● WRITTEN REQUEST
Pick out every line in the material below that contains the string "above" and copy each one in full. Matching is case-sensitive.

_ _ _ _ _ _ _

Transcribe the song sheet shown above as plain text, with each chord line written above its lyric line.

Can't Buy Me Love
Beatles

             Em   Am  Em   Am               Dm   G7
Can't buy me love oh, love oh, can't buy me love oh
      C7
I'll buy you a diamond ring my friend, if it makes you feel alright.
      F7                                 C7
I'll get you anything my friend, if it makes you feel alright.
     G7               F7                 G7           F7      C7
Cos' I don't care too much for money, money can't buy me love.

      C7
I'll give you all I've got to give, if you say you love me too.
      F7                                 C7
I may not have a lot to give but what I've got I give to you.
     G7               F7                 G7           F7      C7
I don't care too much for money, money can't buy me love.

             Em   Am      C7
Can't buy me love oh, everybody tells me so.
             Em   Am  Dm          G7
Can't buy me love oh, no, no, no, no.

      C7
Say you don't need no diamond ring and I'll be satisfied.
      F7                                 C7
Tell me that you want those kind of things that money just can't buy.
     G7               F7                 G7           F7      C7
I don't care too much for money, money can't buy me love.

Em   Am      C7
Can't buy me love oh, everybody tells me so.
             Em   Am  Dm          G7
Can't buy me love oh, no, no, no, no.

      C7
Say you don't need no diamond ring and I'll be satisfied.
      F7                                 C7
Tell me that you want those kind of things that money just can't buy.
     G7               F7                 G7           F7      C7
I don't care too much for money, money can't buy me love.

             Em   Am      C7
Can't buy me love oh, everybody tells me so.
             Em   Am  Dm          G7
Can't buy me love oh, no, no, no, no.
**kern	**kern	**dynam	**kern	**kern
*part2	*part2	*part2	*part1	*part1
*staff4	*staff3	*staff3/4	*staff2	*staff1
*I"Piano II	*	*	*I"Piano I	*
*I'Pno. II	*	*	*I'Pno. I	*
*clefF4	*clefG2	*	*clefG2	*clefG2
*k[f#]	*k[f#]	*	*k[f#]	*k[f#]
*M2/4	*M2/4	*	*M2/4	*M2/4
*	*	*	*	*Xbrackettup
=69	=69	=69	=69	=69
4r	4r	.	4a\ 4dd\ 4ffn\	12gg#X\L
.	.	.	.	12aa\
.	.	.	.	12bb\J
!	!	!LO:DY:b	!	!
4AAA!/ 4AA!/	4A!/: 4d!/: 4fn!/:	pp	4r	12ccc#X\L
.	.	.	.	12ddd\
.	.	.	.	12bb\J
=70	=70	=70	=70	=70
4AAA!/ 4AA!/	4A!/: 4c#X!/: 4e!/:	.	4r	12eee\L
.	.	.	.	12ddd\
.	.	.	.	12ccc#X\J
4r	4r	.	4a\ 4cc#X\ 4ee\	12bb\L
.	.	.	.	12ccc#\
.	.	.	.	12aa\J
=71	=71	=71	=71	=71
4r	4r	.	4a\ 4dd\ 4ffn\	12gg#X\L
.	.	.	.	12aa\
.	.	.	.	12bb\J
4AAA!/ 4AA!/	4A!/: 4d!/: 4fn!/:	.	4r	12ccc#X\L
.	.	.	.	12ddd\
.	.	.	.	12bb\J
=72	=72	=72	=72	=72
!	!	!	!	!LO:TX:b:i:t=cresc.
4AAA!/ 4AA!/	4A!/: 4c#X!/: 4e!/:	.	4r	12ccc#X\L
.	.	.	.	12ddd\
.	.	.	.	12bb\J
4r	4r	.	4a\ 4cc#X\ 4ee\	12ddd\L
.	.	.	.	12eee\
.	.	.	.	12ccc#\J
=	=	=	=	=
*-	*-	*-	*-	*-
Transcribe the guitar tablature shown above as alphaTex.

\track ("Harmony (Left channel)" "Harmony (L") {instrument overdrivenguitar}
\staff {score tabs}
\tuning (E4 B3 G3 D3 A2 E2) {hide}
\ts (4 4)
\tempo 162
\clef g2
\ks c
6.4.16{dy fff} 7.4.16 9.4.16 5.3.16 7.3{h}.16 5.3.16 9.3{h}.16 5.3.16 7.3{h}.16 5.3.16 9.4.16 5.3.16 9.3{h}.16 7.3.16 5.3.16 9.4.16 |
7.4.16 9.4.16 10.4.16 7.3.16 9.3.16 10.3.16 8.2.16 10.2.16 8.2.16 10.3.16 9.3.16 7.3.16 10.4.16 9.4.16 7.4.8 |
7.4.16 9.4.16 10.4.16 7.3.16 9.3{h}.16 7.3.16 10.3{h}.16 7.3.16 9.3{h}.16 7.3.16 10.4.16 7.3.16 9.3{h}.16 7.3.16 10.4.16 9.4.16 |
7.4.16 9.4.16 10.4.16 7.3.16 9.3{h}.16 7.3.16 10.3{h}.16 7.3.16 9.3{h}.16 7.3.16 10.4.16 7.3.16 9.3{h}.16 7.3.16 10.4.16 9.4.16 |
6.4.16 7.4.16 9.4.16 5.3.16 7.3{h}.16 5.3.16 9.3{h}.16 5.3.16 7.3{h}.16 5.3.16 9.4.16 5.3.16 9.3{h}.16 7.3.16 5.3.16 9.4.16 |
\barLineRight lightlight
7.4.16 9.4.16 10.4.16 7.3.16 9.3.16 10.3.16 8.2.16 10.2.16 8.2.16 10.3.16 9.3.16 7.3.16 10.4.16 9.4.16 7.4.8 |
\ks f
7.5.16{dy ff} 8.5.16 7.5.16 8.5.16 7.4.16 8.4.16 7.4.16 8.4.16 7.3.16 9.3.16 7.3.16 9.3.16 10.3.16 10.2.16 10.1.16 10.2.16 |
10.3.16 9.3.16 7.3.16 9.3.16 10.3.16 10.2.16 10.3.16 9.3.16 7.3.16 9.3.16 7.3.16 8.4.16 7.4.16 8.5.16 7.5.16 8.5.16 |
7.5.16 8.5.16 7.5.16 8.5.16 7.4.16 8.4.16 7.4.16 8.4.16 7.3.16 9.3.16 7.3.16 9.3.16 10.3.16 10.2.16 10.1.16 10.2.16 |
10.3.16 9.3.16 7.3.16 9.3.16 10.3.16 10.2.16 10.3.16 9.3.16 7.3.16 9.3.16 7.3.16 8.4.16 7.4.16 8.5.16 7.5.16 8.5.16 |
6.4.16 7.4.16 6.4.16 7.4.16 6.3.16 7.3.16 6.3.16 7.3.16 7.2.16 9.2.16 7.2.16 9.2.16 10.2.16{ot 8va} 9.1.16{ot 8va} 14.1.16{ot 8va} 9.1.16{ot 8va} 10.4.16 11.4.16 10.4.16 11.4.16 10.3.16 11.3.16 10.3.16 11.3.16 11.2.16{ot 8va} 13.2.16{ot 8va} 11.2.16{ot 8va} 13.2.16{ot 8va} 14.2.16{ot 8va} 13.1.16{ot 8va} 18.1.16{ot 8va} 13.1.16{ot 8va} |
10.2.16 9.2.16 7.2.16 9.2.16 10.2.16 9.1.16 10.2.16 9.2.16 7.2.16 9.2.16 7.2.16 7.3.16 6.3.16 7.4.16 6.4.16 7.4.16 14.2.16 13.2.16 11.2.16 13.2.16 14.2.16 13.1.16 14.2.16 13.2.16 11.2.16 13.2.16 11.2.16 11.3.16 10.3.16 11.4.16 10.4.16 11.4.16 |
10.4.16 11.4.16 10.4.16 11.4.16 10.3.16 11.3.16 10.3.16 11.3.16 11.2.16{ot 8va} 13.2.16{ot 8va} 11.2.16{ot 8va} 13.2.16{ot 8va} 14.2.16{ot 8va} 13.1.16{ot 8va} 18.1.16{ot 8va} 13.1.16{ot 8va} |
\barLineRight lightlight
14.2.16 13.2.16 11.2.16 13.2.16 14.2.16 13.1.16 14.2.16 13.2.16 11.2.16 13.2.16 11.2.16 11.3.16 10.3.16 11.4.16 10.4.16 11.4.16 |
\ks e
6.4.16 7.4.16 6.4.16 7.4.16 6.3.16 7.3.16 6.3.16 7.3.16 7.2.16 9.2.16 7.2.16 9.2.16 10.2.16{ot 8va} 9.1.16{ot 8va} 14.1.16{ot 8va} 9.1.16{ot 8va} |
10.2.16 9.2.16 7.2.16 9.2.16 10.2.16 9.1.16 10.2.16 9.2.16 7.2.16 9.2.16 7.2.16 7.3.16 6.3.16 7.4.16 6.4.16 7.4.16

_ _ _ _ _ _ _

● TASK SOLUTION
Transcribe the song sheet shown above as plain text, with each chord line written above its lyric line.
Transcribe the guitar tablature shown above as alphaTex.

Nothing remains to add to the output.